Tra i casi più noti c’è quello della compagnia petrolifera Chevron, che sosteneva come i dipendenti della compagnia fossero impegnati attivamente nella tutela di orsi, farfalle, tartarughe.
In Italia c’è stato il caso delle “bottiglie di plastica” pubblicizzate come a “impatto zero” o “amica dell’ambiente” da parte di alcune aziende, poi multate per pubblicità ingannevole.

I fattori da considerare

La transizione da un’economia che dipende da combustibili fossili a un’economia a basse emissioni di carbonio è fortemente dipendente da 3 fattori:

  • i miglioramenti e le modifiche nelle politiche del settore pubblico;
  • l’innovazione e cambiamenti nell’accessibilità economica delle tecnologie esistenti;
  • il sentimento di investitori e consumatori verso un ambiente più verde.

Fattori assolutamente interdipendenti; in particolare la tutela del sentiment di investitori e consumatori è sicuramente un tema politico. C’è bisogno di regole certe, di standard applicati universalmente, di trasparenza, di ridurre gli ambiti in cui norme o regolamenti lascino spazi in cui qualcuno tragga profitti a scapito di altri.
Si parla infatti di arbitraggio regolamentare nei casi in cui investitori o istituzioni tentano di beneficiare di normative finanziarie incongruenti. Tali incoerenze possono nascere dalle modalità in cui le diverse società finanziarie sono regolamentate oppure da leggi contrastanti in più paesi.

Su questo versante c’è da sottolineare l’impegno dell’Europa, che ha messo in atto un passaggio  epocale della disciplina di mercato, che ha avuto un forte impulso nel 2020; si è passati da un modello di tipo “autoregolamentato”, nel quale ognuno propugnava la propria idea di sostenibilità, a uno scenario in cui l’intero settore finanziario (e non solo) è chiamato a misurarsi con le tematiche della sostenibilità, attraverso definizioni, terminologie e strumenti tassonomici di comune riferimento e standardizzati.

Sul tema è da segnalare l’iniziativa dell’European Financial Reporting Advisory Group (EFRAG), che il 29 aprile scorso ha pubblicato la prima bozza di standard di rendicontazione di sostenibilità.

Gli standard richiederanno una rendicontazione aziendale dettagliata su un’ampia gamma di questioni ambientali, sociali e di governance (ESG), oltre che garanzie sulle informazioni divulgate.
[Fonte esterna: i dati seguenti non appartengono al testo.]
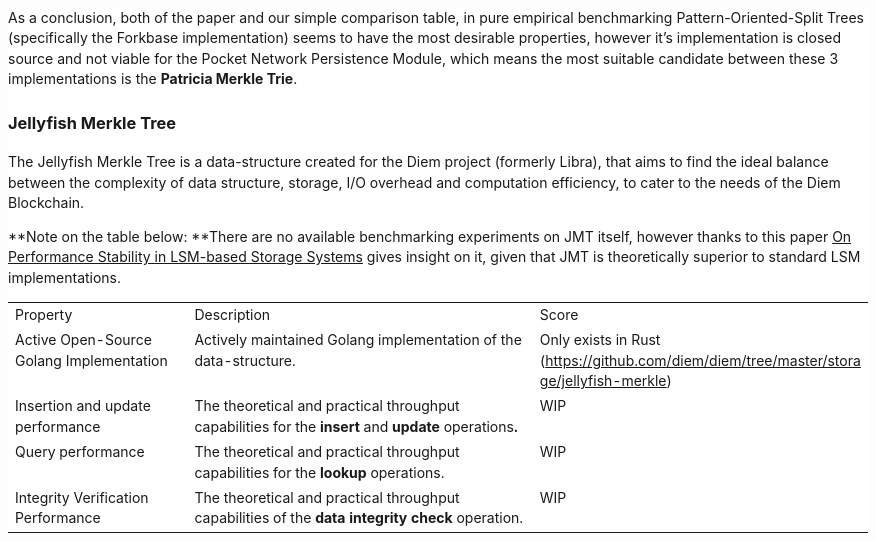 
As a conclusion, both of the paper and our simple comparison table, in pure empirical benchmarking Pattern-Oriented-Split Trees (specifically the Forkbase implementation) seems to have the most desirable properties, however it’s implementation is closed source and not viable for the Pocket Network Persistence Module, which means the most suitable candidate between these 3 implementations is the **Patricia Merkle Trie**.


### Jellyfish Merkle Tree

The Jellyfish Merkle Tree is a data-structure created for the Diem project (formerly Libra), that aims to find the ideal balance between the complexity of data structure, storage, I/O overhead and computation efficiency, to cater to the needs of the Diem Blockchain. 

**Note on the table below: **There are no available benchmarking experiments on JMT itself, however thanks to this paper [On Performance Stability in LSM-based Storage Systems](https://www.vldb.org/pvldb/vol13/p449-luo.pdf) gives insight on it, given that JMT is theoretically superior to standard LSM implementations.


<table>
  <tr>
   <td>Property
   </td>
   <td>Description
   </td>
   <td>Score
   </td>
  </tr>
  <tr>
   <td>Active Open-Source Golang Implementation
   </td>
   <td>Actively maintained Golang implementation of the data-structure.
   </td>
   <td>Only exists in Rust (<a href="https://github.com/diem/diem/tree/master/storage/jellyfish-merkle">https://github.com/diem/diem/tree/master/storage/jellyfish-merkle</a>)
   </td>
  </tr>
  <tr>
   <td>Insertion and update performance
   </td>
   <td>The theoretical and practical throughput capabilities for the <strong>insert </strong>and <strong>update </strong>operations<strong>.</strong>
   </td>
   <td>WIP
   </td>
  </tr>
  <tr>
   <td>Query performance
   </td>
   <td>The theoretical and practical throughput capabilities for the <strong>lookup </strong>operations.
   </td>
   <td>WIP
   </td>
  </tr>
  <tr>
   <td>Integrity Verification Performance
   </td>
   <td>The theoretical and practical throughput capabilities of the <strong>data integrity check </strong>operation.
   </td>
   <td>WIP
   </td>
  </tr>
  <tr>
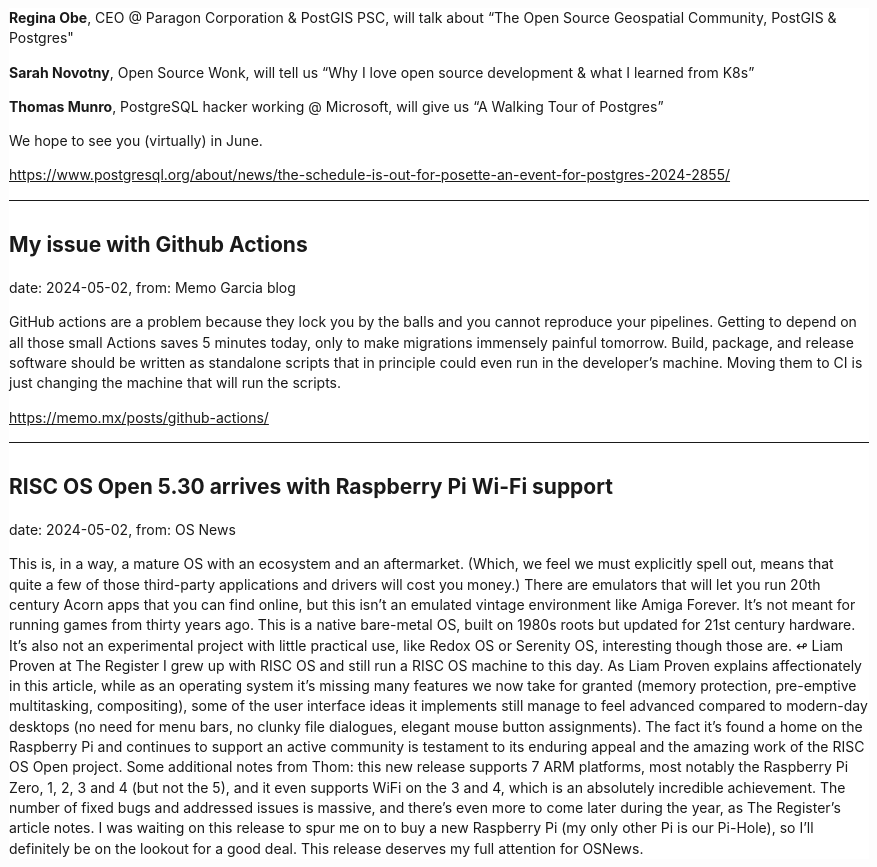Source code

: <p><strong>Regina Obe</strong>, CEO @ Paragon Corporation &amp; PostGIS PSC, will talk about “The Open Source Geospatial Community, PostGIS &amp; Postgres" </p>
<p><strong>Sarah Novotny</strong>, Open Source Wonk, will tell us “Why I love open source development &amp; what I learned from K8s” </p>
<p><strong>Thomas Munro</strong>, PostgreSQL hacker working @ Microsoft, will give us “A Walking Tour of Postgres” </p>
<p>We hope to see you (virtually) in June.</p> 

<https://www.postgresql.org/about/news/the-schedule-is-out-for-posette-an-event-for-postgres-2024-2855/>

---

## My issue with Github Actions

date: 2024-05-02, from: Memo Garcia blog

GitHub actions are a problem because they lock you by the balls and you cannot reproduce your pipelines.
Getting to depend on all those small Actions saves 5 minutes today, only to make migrations immensely painful tomorrow.
Build, package, and release software should be written as standalone scripts that in principle could even run in the developer&rsquo;s machine. Moving them to CI is just changing the machine that will run the scripts. 

<https://memo.mx/posts/github-actions/>

---

## RISC OS Open 5.30 arrives with Raspberry Pi Wi-Fi support

date: 2024-05-02, from: OS News

This is, in a way, a mature OS with an ecosystem and an aftermarket. (Which, we feel we must explicitly spell out, means that quite a few of those third-party applications and drivers will cost you money.) There are emulators that will let you run 20th century Acorn apps that you can find online, but this isn&#8217;t an emulated vintage environment like Amiga Forever. It&#8217;s not meant for running games from thirty years ago. This is a native bare-metal OS, built on 1980s roots but updated for 21st century hardware. It&#8217;s also not an experimental project with little practical use, like Redox OS or Serenity OS, interesting though those are. ↫ Liam Proven at The Register I grew up with RISC OS and still run a RISC OS machine to this day. As Liam Proven explains affectionately in this article, while as an operating system it&#8217;s missing many features we now take for granted (memory protection, pre-emptive multitasking, compositing), some of the user interface ideas it implements still manage to feel advanced compared to modern-day desktops (no need for menu bars, no clunky file dialogues, elegant mouse button assignments). The fact it&#8217;s found a home on the Raspberry Pi and continues to support an active community is testament to its enduring appeal and the amazing work of the RISC OS Open project. Some additional notes from Thom: this new release supports 7 ARM platforms, most notably the Raspberry Pi Zero, 1, 2, 3 and 4 (but not the 5), and it even supports WiFi on the 3 and 4, which is an absolutely incredible achievement. The number of fixed bugs and addressed issues is massive, and there&#8217;s even more to come later during the year, as The Register&#8217;s article notes. I was waiting on this release to spur me on to buy a new Raspberry Pi (my only other Pi is our Pi-Hole), so I&#8217;ll definitely be on the lookout for a good deal. This release deserves my full attention for OSNews. 
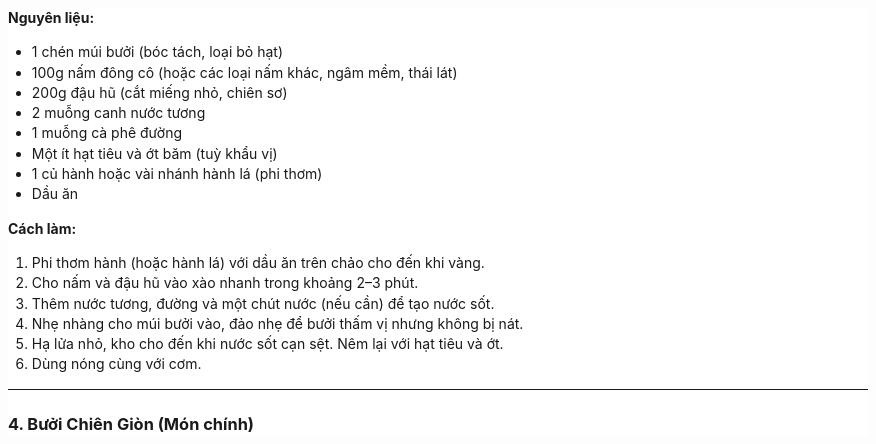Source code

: **Nguyên liệu:**
- 1 chén múi bưởi (bóc tách, loại bỏ hạt)
- 100g nấm đông cô (hoặc các loại nấm khác, ngâm mềm, thái lát)
- 200g đậu hũ (cắt miếng nhỏ, chiên sơ)
- 2 muỗng canh nước tương
- 1 muỗng cà phê đường
- Một ít hạt tiêu và ớt băm (tuỳ khẩu vị)
- 1 củ hành hoặc vài nhánh hành lá (phi thơm)
- Dầu ăn

**Cách làm:**
1. Phi thơm hành (hoặc hành lá) với dầu ăn trên chảo cho đến khi vàng.
2. Cho nấm và đậu hũ vào xào nhanh trong khoảng 2–3 phút.
3. Thêm nước tương, đường và một chút nước (nếu cần) để tạo nước sốt.
4. Nhẹ nhàng cho múi bưởi vào, đảo nhẹ để bưởi thấm vị nhưng không bị nát.
5. Hạ lửa nhỏ, kho cho đến khi nước sốt cạn sệt. Nêm lại với hạt tiêu và ớt.
6. Dùng nóng cùng với cơm.

---

### 4. Bưởi Chiên Giòn (Món chính)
Le nuove regole fanno parte della proposta europea di Corporate Sustainability Reporting Directive (CSRD), che mira a rafforzare i requisiti di rendicontazione di sostenibilità, secondo le direttive del NFRD (Non-Financial Reporting Directive), che ha l’obiettivo di migliorare la responsabilità aziendale, nonché la qualità, la coerenza e la comparabilità delle informazioni divulgate.
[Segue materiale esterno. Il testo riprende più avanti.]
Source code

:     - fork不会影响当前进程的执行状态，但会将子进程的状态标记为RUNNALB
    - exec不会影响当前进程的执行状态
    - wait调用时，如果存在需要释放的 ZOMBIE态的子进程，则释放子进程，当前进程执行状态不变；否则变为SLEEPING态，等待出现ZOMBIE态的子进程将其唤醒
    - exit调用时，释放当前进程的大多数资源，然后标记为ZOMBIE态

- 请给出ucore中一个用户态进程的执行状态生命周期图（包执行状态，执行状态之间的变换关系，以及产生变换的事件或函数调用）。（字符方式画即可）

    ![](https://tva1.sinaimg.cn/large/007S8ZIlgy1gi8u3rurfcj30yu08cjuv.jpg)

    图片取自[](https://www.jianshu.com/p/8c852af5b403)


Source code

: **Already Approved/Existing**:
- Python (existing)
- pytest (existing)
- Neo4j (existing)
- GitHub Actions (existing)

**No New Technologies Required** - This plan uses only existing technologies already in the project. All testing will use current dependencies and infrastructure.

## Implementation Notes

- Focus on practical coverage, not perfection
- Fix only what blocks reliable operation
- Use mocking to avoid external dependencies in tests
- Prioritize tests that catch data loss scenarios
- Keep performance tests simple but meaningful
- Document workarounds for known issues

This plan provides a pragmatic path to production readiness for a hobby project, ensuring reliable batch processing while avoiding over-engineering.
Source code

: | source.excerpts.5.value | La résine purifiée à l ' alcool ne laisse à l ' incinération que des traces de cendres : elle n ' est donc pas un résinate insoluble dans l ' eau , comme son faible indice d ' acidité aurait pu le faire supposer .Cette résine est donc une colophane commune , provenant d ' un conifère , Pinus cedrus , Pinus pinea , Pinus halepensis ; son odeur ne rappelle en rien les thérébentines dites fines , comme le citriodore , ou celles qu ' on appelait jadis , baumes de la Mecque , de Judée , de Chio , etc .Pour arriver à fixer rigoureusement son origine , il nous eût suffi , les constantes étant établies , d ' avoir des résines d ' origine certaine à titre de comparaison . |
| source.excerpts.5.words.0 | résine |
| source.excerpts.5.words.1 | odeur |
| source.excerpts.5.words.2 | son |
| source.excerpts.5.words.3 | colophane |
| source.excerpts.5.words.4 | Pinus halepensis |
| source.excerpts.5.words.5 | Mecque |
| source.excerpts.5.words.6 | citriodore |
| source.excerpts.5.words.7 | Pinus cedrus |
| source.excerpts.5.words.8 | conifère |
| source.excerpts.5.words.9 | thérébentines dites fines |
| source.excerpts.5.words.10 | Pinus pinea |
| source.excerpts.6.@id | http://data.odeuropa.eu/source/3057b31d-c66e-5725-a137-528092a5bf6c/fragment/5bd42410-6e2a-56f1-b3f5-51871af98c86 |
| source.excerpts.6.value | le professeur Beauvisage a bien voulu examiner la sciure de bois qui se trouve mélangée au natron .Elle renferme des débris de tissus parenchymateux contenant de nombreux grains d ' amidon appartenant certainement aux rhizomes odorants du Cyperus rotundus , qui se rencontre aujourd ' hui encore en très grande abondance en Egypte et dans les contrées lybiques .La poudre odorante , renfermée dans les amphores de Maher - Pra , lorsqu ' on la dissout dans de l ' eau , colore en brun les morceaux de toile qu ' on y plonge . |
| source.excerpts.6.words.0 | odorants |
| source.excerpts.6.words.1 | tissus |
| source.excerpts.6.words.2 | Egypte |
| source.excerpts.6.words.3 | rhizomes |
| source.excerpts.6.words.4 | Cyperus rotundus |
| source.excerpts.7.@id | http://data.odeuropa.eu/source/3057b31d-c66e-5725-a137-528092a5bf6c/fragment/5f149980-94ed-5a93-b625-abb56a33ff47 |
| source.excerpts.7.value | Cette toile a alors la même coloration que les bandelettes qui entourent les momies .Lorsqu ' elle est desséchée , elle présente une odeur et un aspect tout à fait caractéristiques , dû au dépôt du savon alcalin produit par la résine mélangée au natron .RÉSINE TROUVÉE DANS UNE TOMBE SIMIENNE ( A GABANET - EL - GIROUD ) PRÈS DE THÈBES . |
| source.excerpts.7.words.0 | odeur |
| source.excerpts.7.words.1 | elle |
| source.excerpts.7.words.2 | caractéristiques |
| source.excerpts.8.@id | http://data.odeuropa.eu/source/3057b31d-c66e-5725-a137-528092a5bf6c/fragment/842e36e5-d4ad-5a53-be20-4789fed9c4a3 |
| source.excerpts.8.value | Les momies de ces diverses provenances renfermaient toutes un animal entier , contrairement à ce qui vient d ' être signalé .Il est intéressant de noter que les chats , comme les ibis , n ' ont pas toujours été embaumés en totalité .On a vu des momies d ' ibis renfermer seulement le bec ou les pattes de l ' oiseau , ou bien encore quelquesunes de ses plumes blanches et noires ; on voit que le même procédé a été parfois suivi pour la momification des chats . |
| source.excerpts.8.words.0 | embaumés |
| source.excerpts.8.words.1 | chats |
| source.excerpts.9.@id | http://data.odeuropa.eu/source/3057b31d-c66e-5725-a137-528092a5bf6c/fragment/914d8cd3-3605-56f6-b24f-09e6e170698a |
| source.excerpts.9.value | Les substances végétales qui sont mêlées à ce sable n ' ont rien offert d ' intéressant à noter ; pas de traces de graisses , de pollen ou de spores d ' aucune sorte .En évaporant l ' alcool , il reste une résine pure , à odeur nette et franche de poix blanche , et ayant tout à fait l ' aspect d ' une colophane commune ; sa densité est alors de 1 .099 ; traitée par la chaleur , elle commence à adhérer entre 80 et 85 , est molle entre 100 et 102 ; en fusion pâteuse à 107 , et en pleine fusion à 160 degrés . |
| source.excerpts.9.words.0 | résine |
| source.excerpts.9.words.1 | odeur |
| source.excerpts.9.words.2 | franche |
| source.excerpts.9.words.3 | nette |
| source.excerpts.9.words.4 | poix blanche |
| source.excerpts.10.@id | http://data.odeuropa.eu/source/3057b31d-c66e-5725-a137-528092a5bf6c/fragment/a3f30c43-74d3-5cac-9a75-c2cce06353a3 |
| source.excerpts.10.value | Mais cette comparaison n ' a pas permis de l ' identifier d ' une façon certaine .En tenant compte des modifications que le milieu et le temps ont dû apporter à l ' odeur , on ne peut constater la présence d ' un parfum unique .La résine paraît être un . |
La bozza di ESRS è aperta al pubblico commento fino all’8 agosto 2022. Parallelamente, il Parlamento europeo e il Consiglio stanno negoziando un testo legislativo finale per l’adozione del CSRD. Se le fasi di negoziazione termineranno entro il terzo o quarto trimestre del 2022, la Commissione europea potrebbe recepire l’ESRS aggiornato entro la fine del 2022. In questo caso le aziende dovranno applicare gli standard ai loro rapporti di sostenibilità 2023, che verranno poi pubblicati nel 2024, ma……  bisognerà iniziare da subito.